(Data records)

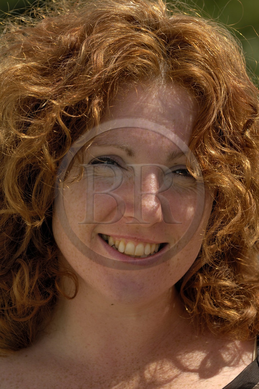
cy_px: 194
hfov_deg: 4.6
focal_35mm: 300
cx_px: 130
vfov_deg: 6.9
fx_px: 3239
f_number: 6.7
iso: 100
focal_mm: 200
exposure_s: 1/400
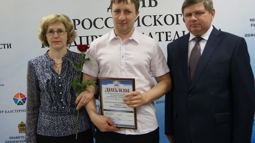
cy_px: 63
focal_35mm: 38
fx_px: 257
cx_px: 128
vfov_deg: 31.2
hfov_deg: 52.8
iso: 400
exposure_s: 1/15
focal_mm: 24
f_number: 4
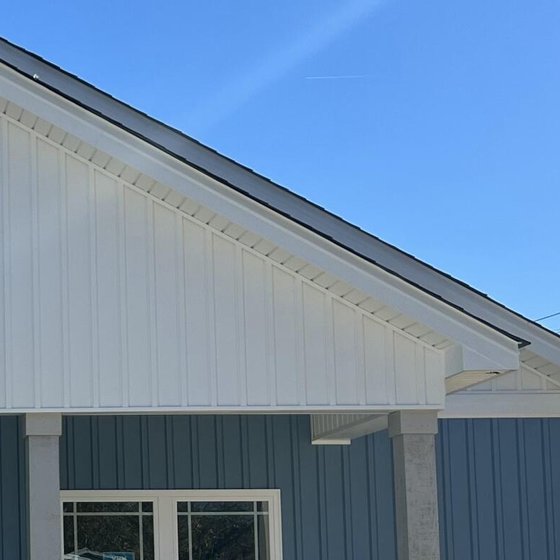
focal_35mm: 88
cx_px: -229
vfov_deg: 19.5
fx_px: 1611
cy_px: 462
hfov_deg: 18.0
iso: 50
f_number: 1.5
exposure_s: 1/3704
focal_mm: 5.7
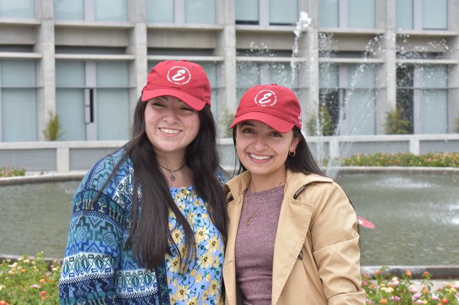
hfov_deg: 28.1
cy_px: 152
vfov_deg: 18.9
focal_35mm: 72
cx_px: 230
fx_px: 918
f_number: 8
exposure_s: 1/500
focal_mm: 48
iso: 400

(End Data records)

• _To do_
Write out exactly the lines beginning with the line that holds "focal_35mm: 300" and ending with the final line of the data, both ends included, without the pictures.

• _Written response_
focal_35mm: 300
cx_px: 130
vfov_deg: 6.9
fx_px: 3239
f_number: 6.7
iso: 100
focal_mm: 200
exposure_s: 1/400
cy_px: 63
focal_35mm: 38
fx_px: 257
cx_px: 128
vfov_deg: 31.2
hfov_deg: 52.8
iso: 400
exposure_s: 1/15
focal_mm: 24
f_number: 4
focal_35mm: 88
cx_px: -229
vfov_deg: 19.5
fx_px: 1611
cy_px: 462
hfov_deg: 18.0
iso: 50
f_number: 1.5
exposure_s: 1/3704
focal_mm: 5.7
hfov_deg: 28.1
cy_px: 152
vfov_deg: 18.9
focal_35mm: 72
cx_px: 230
fx_px: 918
f_number: 8
exposure_s: 1/500
focal_mm: 48
iso: 400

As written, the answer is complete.